Exercise data START
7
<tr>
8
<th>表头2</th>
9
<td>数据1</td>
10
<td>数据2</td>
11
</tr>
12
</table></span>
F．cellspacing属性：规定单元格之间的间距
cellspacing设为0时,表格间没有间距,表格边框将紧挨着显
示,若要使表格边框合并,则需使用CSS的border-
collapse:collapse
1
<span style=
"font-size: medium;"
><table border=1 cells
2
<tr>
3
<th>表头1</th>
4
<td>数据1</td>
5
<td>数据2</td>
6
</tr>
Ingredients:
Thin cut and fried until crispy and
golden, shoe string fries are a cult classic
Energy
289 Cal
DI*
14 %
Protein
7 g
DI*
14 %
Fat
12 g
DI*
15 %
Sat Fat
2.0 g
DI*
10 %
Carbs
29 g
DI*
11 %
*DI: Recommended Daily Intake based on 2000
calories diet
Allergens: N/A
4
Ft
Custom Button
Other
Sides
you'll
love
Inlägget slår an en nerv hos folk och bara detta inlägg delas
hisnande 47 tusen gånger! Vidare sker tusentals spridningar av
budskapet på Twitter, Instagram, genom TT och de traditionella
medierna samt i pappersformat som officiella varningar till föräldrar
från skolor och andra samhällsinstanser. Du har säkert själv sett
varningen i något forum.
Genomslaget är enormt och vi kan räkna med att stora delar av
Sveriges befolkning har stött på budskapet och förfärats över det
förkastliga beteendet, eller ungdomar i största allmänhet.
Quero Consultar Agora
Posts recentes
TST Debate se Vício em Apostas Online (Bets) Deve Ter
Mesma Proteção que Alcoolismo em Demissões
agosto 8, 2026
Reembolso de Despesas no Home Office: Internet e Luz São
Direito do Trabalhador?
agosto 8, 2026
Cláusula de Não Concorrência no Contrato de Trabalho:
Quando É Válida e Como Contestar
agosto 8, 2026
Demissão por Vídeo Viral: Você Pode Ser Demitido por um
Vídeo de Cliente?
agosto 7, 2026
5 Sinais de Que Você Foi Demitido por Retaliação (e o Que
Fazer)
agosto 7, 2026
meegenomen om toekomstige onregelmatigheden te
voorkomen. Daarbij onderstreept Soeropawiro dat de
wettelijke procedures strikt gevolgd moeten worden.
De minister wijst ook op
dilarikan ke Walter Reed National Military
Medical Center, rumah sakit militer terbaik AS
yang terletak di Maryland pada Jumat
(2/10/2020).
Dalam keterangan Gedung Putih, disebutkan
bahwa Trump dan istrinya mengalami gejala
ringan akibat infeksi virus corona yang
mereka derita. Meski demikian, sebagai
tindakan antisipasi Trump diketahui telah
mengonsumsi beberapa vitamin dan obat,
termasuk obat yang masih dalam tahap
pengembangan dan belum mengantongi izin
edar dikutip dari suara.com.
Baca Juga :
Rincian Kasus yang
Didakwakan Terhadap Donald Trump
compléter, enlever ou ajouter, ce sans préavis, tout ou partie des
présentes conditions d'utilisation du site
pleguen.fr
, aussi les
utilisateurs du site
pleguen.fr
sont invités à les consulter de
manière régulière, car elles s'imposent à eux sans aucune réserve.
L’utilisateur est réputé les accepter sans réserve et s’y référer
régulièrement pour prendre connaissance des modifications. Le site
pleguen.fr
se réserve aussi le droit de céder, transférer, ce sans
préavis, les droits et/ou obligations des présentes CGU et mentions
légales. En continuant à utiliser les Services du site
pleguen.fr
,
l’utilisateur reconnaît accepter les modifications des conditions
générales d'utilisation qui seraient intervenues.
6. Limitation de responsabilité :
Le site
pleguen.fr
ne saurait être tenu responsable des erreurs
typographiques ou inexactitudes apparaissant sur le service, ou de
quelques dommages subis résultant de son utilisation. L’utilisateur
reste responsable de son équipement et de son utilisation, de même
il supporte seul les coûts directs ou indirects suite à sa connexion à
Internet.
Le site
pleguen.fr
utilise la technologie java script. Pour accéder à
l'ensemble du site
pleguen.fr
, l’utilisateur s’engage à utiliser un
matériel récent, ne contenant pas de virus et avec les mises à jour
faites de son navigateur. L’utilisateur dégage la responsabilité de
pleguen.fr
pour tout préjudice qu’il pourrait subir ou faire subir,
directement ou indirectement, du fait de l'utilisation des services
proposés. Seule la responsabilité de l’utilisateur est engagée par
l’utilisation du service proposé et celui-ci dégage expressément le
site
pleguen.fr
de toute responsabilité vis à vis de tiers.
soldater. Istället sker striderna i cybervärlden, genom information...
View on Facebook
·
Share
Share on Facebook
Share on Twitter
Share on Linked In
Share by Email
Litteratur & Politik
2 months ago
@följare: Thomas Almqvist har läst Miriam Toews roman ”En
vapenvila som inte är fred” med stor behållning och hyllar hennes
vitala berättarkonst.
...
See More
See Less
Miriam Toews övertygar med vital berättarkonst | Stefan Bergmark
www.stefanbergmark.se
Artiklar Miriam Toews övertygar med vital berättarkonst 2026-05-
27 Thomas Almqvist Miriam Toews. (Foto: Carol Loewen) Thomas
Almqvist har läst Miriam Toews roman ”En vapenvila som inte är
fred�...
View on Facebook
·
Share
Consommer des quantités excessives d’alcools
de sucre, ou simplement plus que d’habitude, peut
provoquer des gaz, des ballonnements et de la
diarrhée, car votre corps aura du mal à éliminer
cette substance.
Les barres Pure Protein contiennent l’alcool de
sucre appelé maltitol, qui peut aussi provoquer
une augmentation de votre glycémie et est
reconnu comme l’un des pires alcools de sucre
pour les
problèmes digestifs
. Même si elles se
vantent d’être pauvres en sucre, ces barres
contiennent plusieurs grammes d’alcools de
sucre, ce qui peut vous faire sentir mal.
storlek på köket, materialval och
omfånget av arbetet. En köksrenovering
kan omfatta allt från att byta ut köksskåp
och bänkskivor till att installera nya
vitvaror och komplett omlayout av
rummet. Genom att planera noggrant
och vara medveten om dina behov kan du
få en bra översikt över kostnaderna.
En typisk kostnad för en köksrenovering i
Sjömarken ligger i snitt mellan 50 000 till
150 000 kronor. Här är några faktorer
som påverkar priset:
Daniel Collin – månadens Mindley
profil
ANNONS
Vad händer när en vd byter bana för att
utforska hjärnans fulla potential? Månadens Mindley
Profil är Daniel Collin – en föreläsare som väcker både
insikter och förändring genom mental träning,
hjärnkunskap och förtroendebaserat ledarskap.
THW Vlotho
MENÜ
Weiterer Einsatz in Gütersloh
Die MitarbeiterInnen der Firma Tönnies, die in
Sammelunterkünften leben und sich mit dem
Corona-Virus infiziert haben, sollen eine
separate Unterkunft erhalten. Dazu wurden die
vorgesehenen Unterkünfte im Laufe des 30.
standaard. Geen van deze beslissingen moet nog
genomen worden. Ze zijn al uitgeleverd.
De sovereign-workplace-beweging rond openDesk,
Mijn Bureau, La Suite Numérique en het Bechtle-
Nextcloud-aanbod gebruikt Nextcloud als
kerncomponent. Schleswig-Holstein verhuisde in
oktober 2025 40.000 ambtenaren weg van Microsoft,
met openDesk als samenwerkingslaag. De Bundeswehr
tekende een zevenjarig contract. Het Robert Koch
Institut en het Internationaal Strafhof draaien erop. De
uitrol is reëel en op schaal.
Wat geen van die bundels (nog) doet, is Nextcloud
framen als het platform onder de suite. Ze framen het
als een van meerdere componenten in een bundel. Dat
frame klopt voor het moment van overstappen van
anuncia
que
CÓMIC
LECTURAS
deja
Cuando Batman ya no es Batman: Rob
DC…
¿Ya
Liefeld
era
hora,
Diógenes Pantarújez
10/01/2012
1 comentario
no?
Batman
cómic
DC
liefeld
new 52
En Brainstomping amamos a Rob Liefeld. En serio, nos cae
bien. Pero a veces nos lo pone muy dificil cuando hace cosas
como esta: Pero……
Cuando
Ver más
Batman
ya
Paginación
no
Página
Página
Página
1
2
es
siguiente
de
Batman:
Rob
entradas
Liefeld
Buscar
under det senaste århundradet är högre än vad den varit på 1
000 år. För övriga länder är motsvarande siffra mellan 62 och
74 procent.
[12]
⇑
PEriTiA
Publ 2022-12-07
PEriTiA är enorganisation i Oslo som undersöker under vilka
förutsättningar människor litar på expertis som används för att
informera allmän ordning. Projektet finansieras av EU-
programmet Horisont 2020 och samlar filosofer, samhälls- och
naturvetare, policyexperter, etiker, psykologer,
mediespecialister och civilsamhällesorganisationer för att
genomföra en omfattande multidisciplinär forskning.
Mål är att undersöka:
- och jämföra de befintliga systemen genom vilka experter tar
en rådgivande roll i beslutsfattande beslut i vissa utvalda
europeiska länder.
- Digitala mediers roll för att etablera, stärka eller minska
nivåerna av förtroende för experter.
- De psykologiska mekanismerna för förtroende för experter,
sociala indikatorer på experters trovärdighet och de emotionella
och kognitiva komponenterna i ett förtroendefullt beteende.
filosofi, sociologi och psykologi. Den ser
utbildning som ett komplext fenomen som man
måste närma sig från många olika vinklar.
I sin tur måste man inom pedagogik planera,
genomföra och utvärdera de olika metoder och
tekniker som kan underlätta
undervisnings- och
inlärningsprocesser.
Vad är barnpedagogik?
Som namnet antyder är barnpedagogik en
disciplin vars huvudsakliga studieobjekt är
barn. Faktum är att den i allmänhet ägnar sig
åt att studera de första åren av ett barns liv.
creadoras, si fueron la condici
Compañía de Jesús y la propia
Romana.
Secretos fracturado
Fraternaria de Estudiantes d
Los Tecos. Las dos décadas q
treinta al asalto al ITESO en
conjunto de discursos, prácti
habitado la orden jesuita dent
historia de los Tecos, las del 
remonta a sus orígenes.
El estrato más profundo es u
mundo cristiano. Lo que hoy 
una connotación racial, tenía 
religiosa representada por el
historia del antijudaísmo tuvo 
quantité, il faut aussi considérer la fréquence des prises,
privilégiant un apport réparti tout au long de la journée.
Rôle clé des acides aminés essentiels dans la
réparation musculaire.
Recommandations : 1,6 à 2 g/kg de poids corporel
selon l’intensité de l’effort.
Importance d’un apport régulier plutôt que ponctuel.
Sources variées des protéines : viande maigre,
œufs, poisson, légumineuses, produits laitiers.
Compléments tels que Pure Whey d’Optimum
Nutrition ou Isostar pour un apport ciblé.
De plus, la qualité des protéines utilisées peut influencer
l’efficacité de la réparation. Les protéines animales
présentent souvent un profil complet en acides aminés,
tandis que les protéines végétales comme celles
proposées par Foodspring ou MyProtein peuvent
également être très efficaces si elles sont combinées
Exercise data END
Task brief:
Using the records above, copy all lines that include the word "faire".

The answer:
pour tout préjudice qu’il pourrait subir ou faire subir,
sucre, ce qui peut vous faire sentir mal.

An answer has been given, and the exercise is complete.